I thought the AP writing course in MCPS was excellent. There was a lot of self evaluation and good teacher feedback.


What AP course is that?

DP but probably AP Lang, or possibly AP Research.
Anonymous
No. His sibling is a lovely writer and went through the same school system. But it’s just not his thing. He has to learn to do better than he currently does, though.
Anonymous
Anonymous wrote:
Anonymous wrote:Mine are beautiful writers, both creative writing and analytical papers. Reading a lot helps I believe, as they both read independently before the 4th birthday and are avid readers outside of school. Their k-12 prep is partly the reason: research papers start in middle school, by high school they are writing 8-10pp with ease. We were amazed when advisors shared the google doc portfolios at the end of each semester. Peers help each other edit starting in middle too, which adds to learning. I was not a great writer compared to peers at my ivy and I do believe it was my rural WV public school system that fell off the mark. They are excelling in college, coming in more prepared than the average, though rest assured others catch up and learn writing college, it will work out


where did your kids go to HS?


A top private school in the DMV area, then to ivies.
Anonymous
I’m encouraged by the posts saying IB will get them there. My DS is a sophomore and definitely above average in writing (able to crank out A essays quickly), but I have a hard timing knowing how good a 15 year old should be at this point. I work with a lot of highly educated people who are awful writers and I don’t want my kids to grow up to be one! DS enjoys reading and plans to do the IB diploma next year, so I guess there’s hope for him.
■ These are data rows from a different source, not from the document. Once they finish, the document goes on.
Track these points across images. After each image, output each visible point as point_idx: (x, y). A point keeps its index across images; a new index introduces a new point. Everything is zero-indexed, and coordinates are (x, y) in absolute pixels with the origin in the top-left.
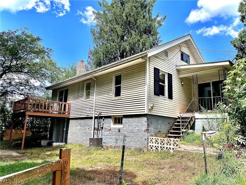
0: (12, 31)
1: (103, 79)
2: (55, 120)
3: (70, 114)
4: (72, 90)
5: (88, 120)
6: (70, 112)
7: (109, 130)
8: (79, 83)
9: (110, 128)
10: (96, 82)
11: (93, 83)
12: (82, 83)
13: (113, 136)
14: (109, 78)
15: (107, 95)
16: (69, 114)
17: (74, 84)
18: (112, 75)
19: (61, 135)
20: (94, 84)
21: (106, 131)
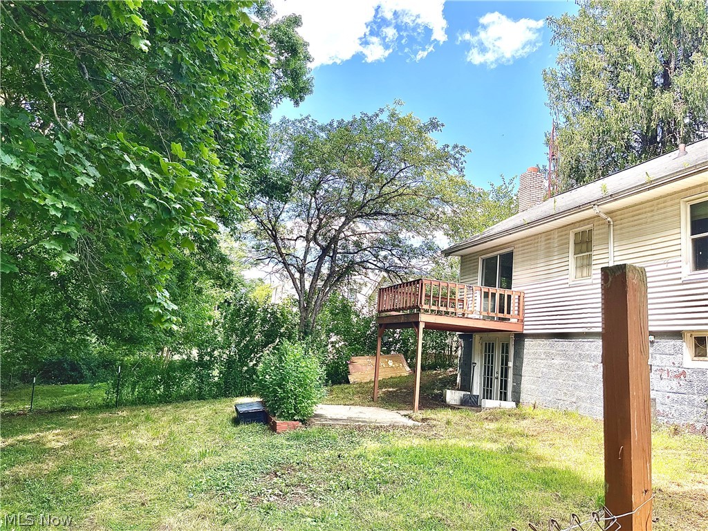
0: (370, 115)
1: (640, 217)
2: (477, 337)
3: (526, 323)
4: (525, 255)
5: (591, 340)
6: (524, 318)
7: (675, 376)
8: (548, 233)
9: (681, 370)
10: (612, 226)
11: (603, 231)
12: (560, 234)
13: (695, 397)
14: (664, 213)
15: (665, 266)
16: (522, 321)
17: (530, 238)
18: (677, 201)
19: (497, 378)
20: (604, 233)
21: (665, 376)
My younger DC is a smart kid but not much of a reader. I worry about his writing and don’t know that his public school education will get him to where I’d like him to get. I’ve thought about enrolling them both in some kind of writing course but don’t know where to start.
Anonymous
No, and both DH and I have written for a living. Her writing has a strong voice and some good turns of phrase, but the technical aspects are weak.
Anonymous
I have one terrific writer, and one who struggles. My good writer was an avid reader, went to a private elementary school and got excellent instruction in grammar, vocabulary, and sentence construction. It made the difference.
Anonymous
Variety in reading is key! It helps them understand flow, voice, and style.
Anonymous
Anonymous wrote:Variety in reading is key! It helps them understand flow, voice, and style.


Many schools use this kind of advice to avoid having to try to teach students how to write.

Certainly, reading is helpful. But students who want to learn to write well also need to write a lot, get detailed feedback on at least some of their writing, revise their writing based on the feedback, and simplify their writing by condensing what they’ve written.
Anonymous
Read books offline.
Take notes on paper not digital paper with a stylus, but pencil/pen and paper.

Print out drafts and edit by hand as part of the process. Your eyes can see parts and whole at the same time. You focus on what’s on the page and slow your thinking down. Reading work aloud helps too.

Encourage reading stamina to help with attention to detail and an appreciation for aesthetic.